Despite reasonable bipartisan proposals, Senate Republican leadership is too divided and afraid of the skill game lobby to reach an agreement. Specifically, they’re afraid of Pace-O-Matic, a leading skill game company owned by a Georgia millionaire. They aren’t from Pennsylvania and could care less if the people they make money from are able to get to work. And despite Republican Senate leaders describing them as “bullies” for their aggressive lobbying this summer, skill games companies are major donors to the Republican caucus.
Transit systems in rural and exurban Pennsylvania are being harmed more than metropolitan transit systems by the skill games impasse. While SEPTA and Pittsburgh Regional Transit (PRT) can use capital dollars to fund operations, smaller transit systems like Freedom Transit in western Pennsylvania don’t have this option and must implement large-scale service cuts and fare increases.
SEPTA and PRT are on life support, but working class people in rural Pennsylvania are experiencing the transit death spiral right now. For all of Republican Senate Majority Leader Joe Pittman’s talk about standing up for rural Pennsylvania, he won’t cross out-of-state money to help rural Pennsylvanians.
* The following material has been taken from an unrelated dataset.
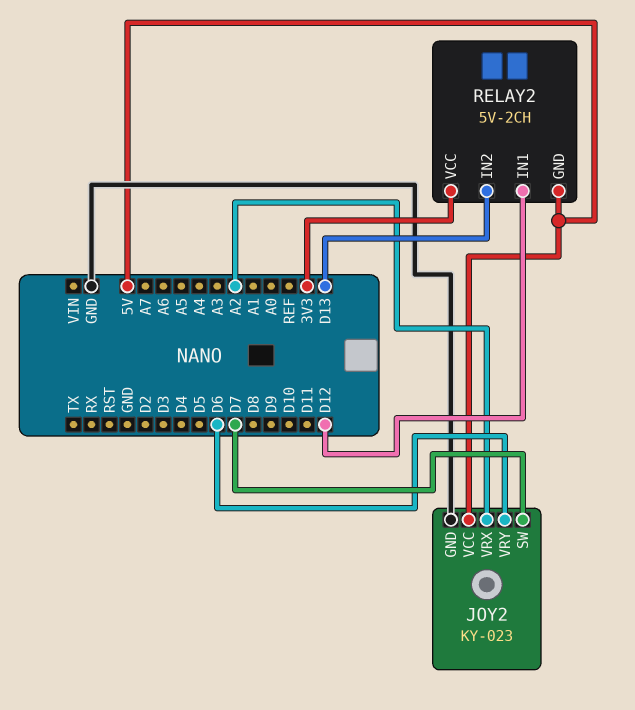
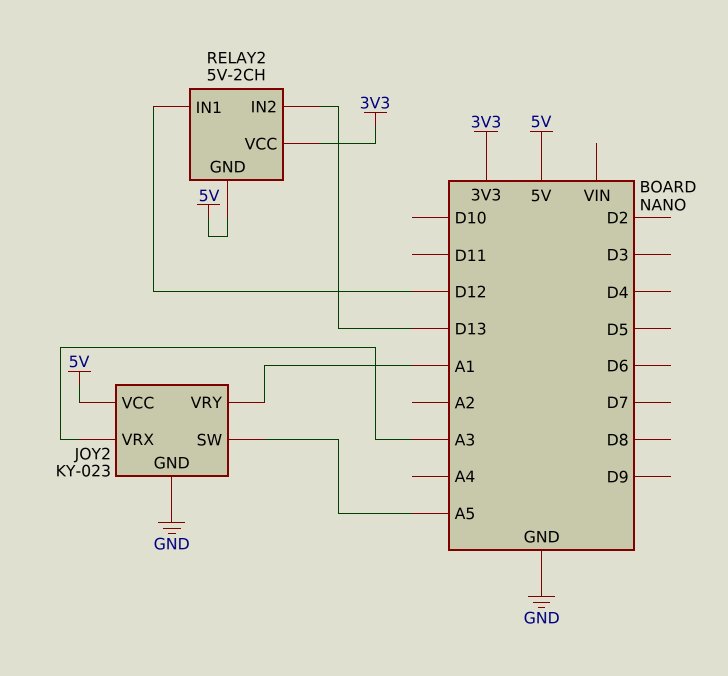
JOY2 pin SW: D7 -> A5
JOY2 pin VRX: A2 -> A3
JOY2 pin VRY: D6 -> A1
This is what Republican leadership in Harrisburg has wrought: Out-of-state millionaires and local billionaires use their vast resources to grow their wealth and gut public services while working people suffer. We all know Pittman isn’t talking to people who ride the bus at his $10,000-a-head fundraisers at the Indiana County Country Club. But it’s not just Republicans who advance the interests of the rich and powerful at the expense of the working class. After all, the Democratic judge who ordered SEPTA to bleed out more slowly also undermined the power of blue-collar city employees to strike for better wages this summer by ordering them back to work.
So don’t fall for the urban vs. rural framing that Pittman and Senate Republicans use to obscure their allegiance to out-of-state money. We must remind Democrats and Republicans that if they want to win in 2026, they need to fund transit across Pennsylvania and resist the influence of skill games money. Most importantly, we must remind folks that we are not here because SEPTA won’t settle for anything but their preferred deal. We are here because out-of-state money won’t settle for anything but a deal that maximizes their ability to extract profit from working-class Pennsylvanians. And for now, they’ll settle for continuing to pay zero taxes.
Joe O’Brien is an organizer and transit advocate in Northwest Philadelphia.